◆ **Consegna A**
Trascrivi parola per parola il passo del testo sul blackout in Ucraina che si apre con le parole contenenti "Questo blackout prolungato" e si chiude con "a livello globale.".
◆ **Consegna B**
Stabilisci se le affermazioni seguenti concordano con il testo sul blackout in Ucraina. Per ciascuna rispondi sì o no e cita le parole decisive del testo.
(i) La corrente fu ripristinata dopo sei ore.
(ii) L’attacco colpì una sola compagnia di energia elettrica.
(iii) Alla riunione al National Cybersecurity and Communications Integration Center parteciparono rappresentanti della NSA.

◆ **Testo estratto**
::::::::::
L’attacco non si limitò a una sola compagnia di energia elettrica. Altri due fornitori in Ucraina subirono lo stesso destino, lasciando senza elettricità circa 230mila persone. Gli aggressori non si fermarono qui: interruppero anche le linee telefoniche di emergenza, creando ulteriore caos. In un atto di estrema crudeltà digitale, disattivarono anche l’alimentazione di emergenza dei centri di distribuzione energetica.

Questo blackout prolungato fu un chiaro messaggio politico, un avvertimento diretto ai vicini dell’Ucraina e ai sostenitori di Kiev a Washington. La corrente fu ripristinata solo 6 ore dopo, ma il messaggio era stato inviato: “Siamo in grado di colpirvi”. A Washington, questo evento scatenò un’allerta massima. Funzionari di alto livello, inclusi rappresentanti di FBI, CIA, NSA e del Dipartimento dell’Energia, si riunirono al National Cybersecurity and Communications Integration Center per valutare i danni e il rischio di un possibile attacco simile agli Stati Uniti. Questo blackout rappresentava lo scenario da incubo che esperti e funzionari di cybersicurezza avevano temuto per anni, mettendo in evidenza la vulnerabilità di infrastrutture critiche a livello globale.

Questi eventi hanno evidenziato la difficoltà degli Stati Uniti nel formulare una strategia efficace contro la crescente minaccia informatica. Allo stesso tempo, gli attacchi cinesi all’Ufficio di gestione del personale degli Stati Uniti stavano preparando il terreno per un’altra grave violazione della sicurezza, dimostrando che gli Stati Uniti erano sotto assedio su più fronti. La complessità e la gravità di questa escalation cyber stavano diventando sempre più evidenti, con nemici come l’Iran che sono in grado di sfruttare le vulnerabilità degli Stati Uniti.
::::::::::
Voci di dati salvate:
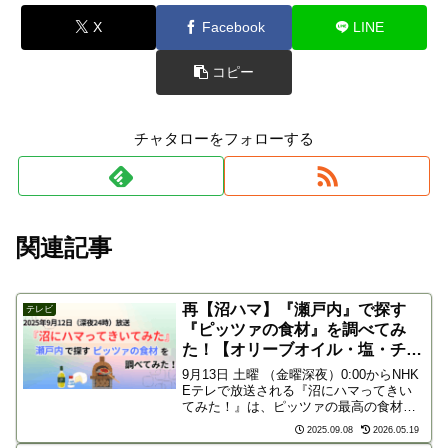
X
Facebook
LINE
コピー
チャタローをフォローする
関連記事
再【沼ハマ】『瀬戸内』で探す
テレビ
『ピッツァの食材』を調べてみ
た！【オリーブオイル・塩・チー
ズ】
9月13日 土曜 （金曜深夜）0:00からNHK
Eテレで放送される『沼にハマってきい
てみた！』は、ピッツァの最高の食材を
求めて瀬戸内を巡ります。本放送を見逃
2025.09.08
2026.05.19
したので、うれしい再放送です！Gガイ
::::::::::
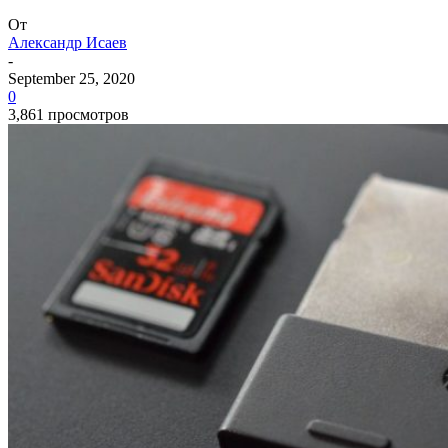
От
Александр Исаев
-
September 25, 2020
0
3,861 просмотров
::::::::::
◆ **Risposta scritta A**
Questo blackout prolungato fu un chiaro messaggio politico, un avvertimento diretto ai vicini dell’Ucraina e ai sostenitori di Kiev a Washington. La corrente fu ripristinata solo 6 ore dopo, ma il messaggio era stato inviato: “Siamo in grado di colpirvi”. A Washington, questo evento scatenò un’allerta massima. Funzionari di alto livello, inclusi rappresentanti di FBI, CIA, NSA e del Dipartimento dell’Energia, si riunirono al National Cybersecurity and Communications Integration Center per valutare i danni e il rischio di un possibile attacco simile agli Stati Uniti. Questo blackout rappresentava lo scenario da incubo che esperti e funzionari di cybersicurezza avevano temuto per anni, mettendo in evidenza la vulnerabilità di infrastrutture critiche a livello globale.

◆ **Risposta scritta B**
(i) Sì: "La corrente fu ripristinata solo 6 ore dopo".
(ii) No: "L’attacco non si limitò a una sola compagnia di energia elettrica."
(iii) Sì: "inclusi rappresentanti di FBI, CIA, NSA e del Dipartimento dell’Energia".